Welcome to pygixml¶
pygixml is a high-performance XML parser for Python built on Cython and pugixml. It delivers fast parsing, full XPath 1.0 support, and a clean Pythonic API for reading, writing, and transforming XML.
New to XML? Start with What is XML? for a primer on the format, its structure, and real-world applications.
Note
Enjoy pygixml? Star the project on GitHub to support the development: https://github.com/MohammadRaziei/pygixml
Why pygixml?¶
Speed — pugixml is one of the fastest XML parsers available. pygixml brings that speed directly to Python:
Library |
Avg Time |
Speedup vs ElementTree |
|---|---|---|
pygixml |
0.0009 s |
9.2× faster |
lxml |
0.0041 s |
2.0× faster |
ElementTree |
0.0083 s |
1.0× (baseline) |
(Benchmark: parsing a document with 5 000 elements. See Performance for the full comparison.)
Features¶
Blazing-fast parsing — up to 14× faster than ElementTree
Full XPath 1.0 — complete query engine with all standard functions
Memory efficient — zero-copy C++ memory management via pugixml
Pythonic API — intuitive methods and properties, not a direct C++ mirror
Cross-platform — Windows, Linux, macOS
Text extraction — recursive text gathering with configurable joins
XML serialization — output with custom indentation (spaces or integer)
Node iteration — depth-first traversal of the entire document
Node identity — memory-based ID for debugging and comparison
Quick Example¶
import pygixml
doc = pygixml.parse_string("""
<library>
<book id="1">
<title>The Great Gatsby</title>
<author>F. Scott Fitzgerald</author>
</book>
</library>
""")
# Access elements and attributes
root = doc.root
book = root.child("book")
print(book.name) # → book
print(book.attribute("id").value) # → 1
print(book.child("title").text()) # → The Great Gatsby
# XPath queries
titles = root.select_nodes("book/title")
for t in titles:
print(t.node.text()) # → The Great Gatsby
# Create and save
doc = pygixml.XMLDocument()
root = doc.append_child("catalog")
root.append_child("item").set_value("Hello")

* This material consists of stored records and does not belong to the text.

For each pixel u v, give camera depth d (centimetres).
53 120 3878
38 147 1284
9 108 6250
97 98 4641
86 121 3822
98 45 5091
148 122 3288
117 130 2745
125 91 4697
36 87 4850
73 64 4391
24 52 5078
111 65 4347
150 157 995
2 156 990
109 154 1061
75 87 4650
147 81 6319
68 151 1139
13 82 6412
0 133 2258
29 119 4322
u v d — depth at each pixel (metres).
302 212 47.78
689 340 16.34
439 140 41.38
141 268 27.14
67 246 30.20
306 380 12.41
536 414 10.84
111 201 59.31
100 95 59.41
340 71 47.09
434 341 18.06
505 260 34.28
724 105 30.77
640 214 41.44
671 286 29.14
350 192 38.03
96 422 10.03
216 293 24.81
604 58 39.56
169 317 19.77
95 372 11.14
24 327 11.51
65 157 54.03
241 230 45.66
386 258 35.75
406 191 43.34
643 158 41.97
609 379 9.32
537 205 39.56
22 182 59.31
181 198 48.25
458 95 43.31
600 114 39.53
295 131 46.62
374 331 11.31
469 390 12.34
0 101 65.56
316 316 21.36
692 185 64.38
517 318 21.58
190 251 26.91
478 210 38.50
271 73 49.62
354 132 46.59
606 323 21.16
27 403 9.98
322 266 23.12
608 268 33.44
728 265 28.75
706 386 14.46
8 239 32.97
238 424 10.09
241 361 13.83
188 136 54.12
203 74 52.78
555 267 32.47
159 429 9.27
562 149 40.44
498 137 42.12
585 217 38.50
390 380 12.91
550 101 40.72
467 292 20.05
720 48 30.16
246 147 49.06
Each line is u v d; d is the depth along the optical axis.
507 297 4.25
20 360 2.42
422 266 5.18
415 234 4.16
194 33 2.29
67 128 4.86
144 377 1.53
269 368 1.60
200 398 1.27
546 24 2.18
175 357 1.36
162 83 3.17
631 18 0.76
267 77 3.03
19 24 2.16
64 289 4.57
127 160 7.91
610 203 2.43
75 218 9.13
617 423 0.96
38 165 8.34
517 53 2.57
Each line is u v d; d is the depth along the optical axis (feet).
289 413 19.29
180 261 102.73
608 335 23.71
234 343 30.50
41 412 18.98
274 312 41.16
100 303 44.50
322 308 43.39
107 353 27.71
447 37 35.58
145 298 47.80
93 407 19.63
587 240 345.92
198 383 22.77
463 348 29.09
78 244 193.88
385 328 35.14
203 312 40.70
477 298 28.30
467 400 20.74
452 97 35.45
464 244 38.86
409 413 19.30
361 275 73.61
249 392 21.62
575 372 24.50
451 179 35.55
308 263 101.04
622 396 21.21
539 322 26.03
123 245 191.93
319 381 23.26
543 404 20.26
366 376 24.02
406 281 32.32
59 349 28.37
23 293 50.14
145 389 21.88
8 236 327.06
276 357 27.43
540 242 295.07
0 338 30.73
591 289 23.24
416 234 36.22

doc.save_file("output.xml")
Core Classes¶
See the API Reference for the complete reference with every class, method, and property documented.
Class |
Description |
|---|---|
Document-level operations: load, save, append-child |
|
Navigate, read, and modify individual nodes |
|
Attribute name and value access |
|
Pre-compiled XPath queries for repeated evaluation |
|
Single XPath result (wraps a node or attribute) |
|
Collection of XPath results |
Pythonic Extensions¶
pugixml gives pygixml its speed, but the API you actually use goes well beyond what the C++ library provides. pygixml adds several features that make working with XML from Python natural and productive:
text— recursive text extraction with configurable joins. One call to gather all text content from an element and its descendants.children()— iterate direct child elements only (or all descendants withrecursive=True), no manual sibling walking.xpath— generate an absolute XPath to any node using a custom O(depth) algorithm. Not available in pugixml natively.xml— serialize a node and its subtree to a formatted XML string in one property.mem_id— a unique numeric identifier for each node, ideal for caching and dictionary-based lookups.to_string()— customizable XML serialization with string or integer indentation.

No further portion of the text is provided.